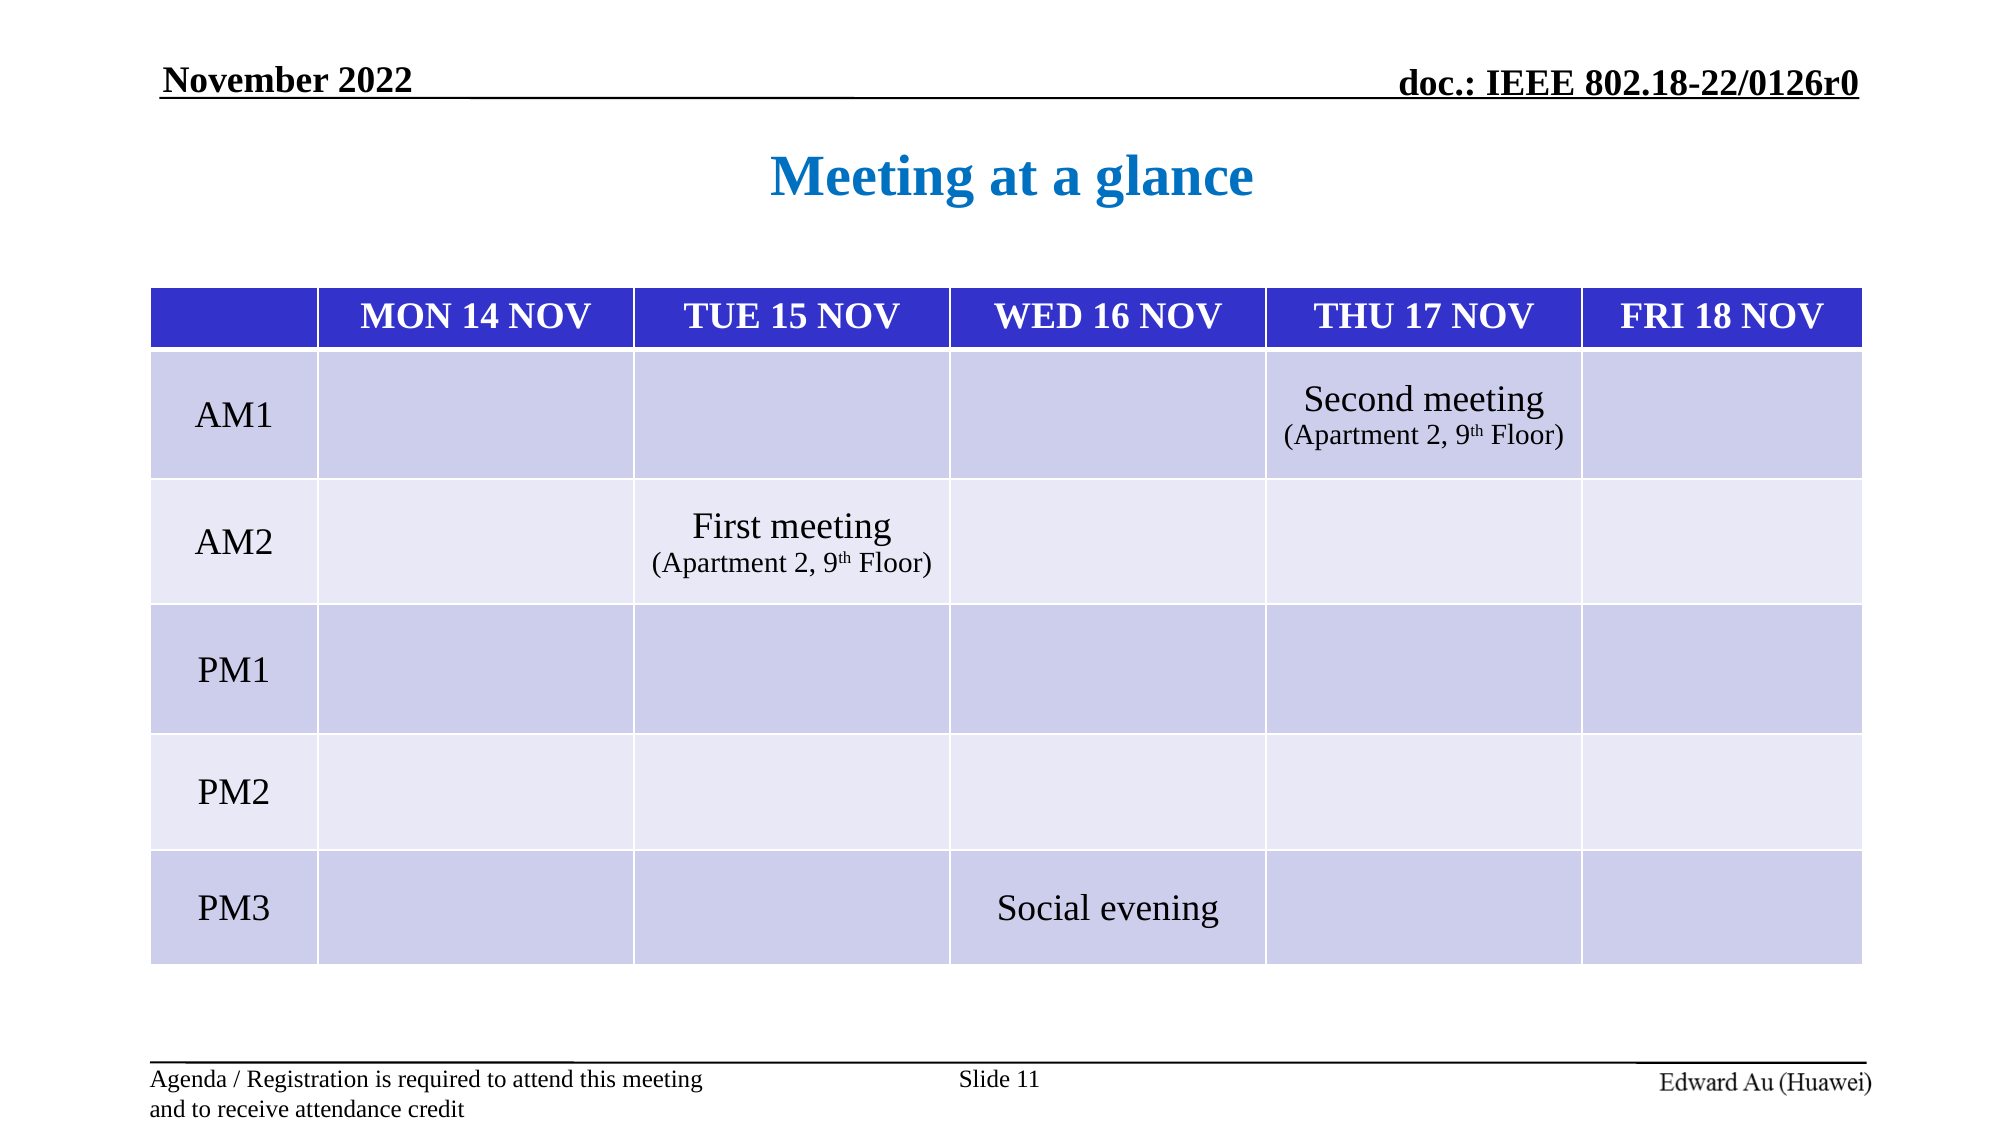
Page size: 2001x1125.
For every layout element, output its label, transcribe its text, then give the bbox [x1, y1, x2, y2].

table_cell [1583, 605, 1862, 733]
title Meeting at a glance [162, 99, 1864, 246]
table_cell [1583, 480, 1862, 603]
table_cell Social evening [951, 851, 1265, 964]
picture [1174, 1058, 1887, 1113]
table_cell [1583, 735, 1862, 849]
table_cell PM2 [151, 735, 317, 849]
table_cell [635, 605, 949, 733]
table_cell [635, 851, 949, 964]
table_cell [1267, 605, 1581, 733]
table_header FRI 18 NOV [1583, 288, 1862, 347]
table_cell [1267, 735, 1581, 849]
table_header TUE 15 NOV [635, 288, 949, 347]
table_header [151, 288, 317, 347]
table_cell PM1 [151, 605, 317, 733]
table_cell [319, 605, 633, 733]
table_cell AM1 [151, 352, 317, 478]
table_cell AM2 [151, 480, 317, 603]
table_cell [951, 480, 1265, 603]
table_cell [635, 735, 949, 849]
table_cell [635, 352, 949, 478]
table_cell [1267, 480, 1581, 603]
table_header MON 14 NOV [319, 288, 633, 347]
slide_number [162, 54, 663, 99]
table_cell [951, 605, 1265, 733]
table_cell First meeting (Apartment 2, 9th Floor) [635, 480, 949, 603]
table_cell [319, 851, 633, 964]
table_cell [951, 735, 1265, 849]
table_cell [951, 352, 1265, 478]
table_cell Second meeting (Apartment 2, 9th Floor) [1267, 352, 1581, 478]
table_cell [319, 480, 633, 603]
table_header WED 16 NOV [951, 288, 1265, 347]
table_cell [319, 735, 633, 849]
slide_number Slide 11 [933, 1061, 1067, 1123]
table_cell PM3 [151, 851, 317, 964]
table_cell [1267, 851, 1581, 964]
table_cell [319, 352, 633, 478]
table_cell [1583, 851, 1862, 964]
table_cell [1583, 352, 1862, 478]
table_header THU 17 NOV [1267, 288, 1581, 347]
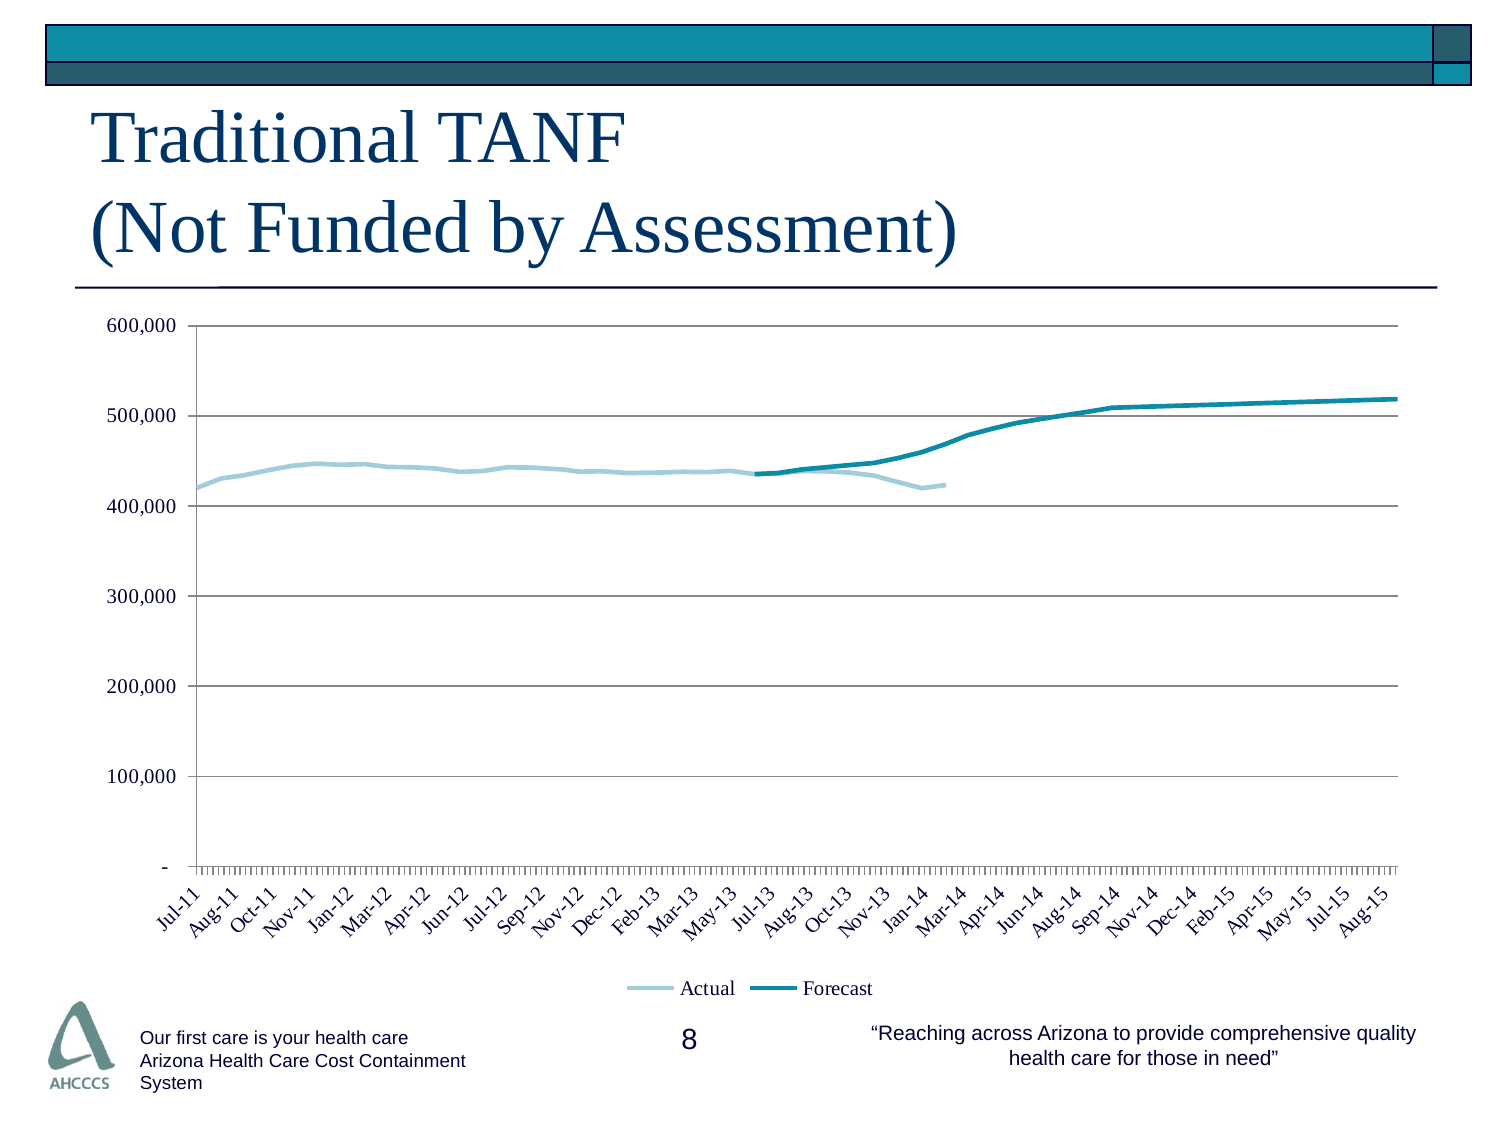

◆ YOUR TASK: I need every line of the data that has the word "Floor"; please list them.

◆ ANSWER BELOW:
table_cell First meeting (Apartment 2, 9th Floor) [635, 480, 949, 603]
table_cell Second meeting (Apartment 2, 9th Floor) [1267, 352, 1581, 478]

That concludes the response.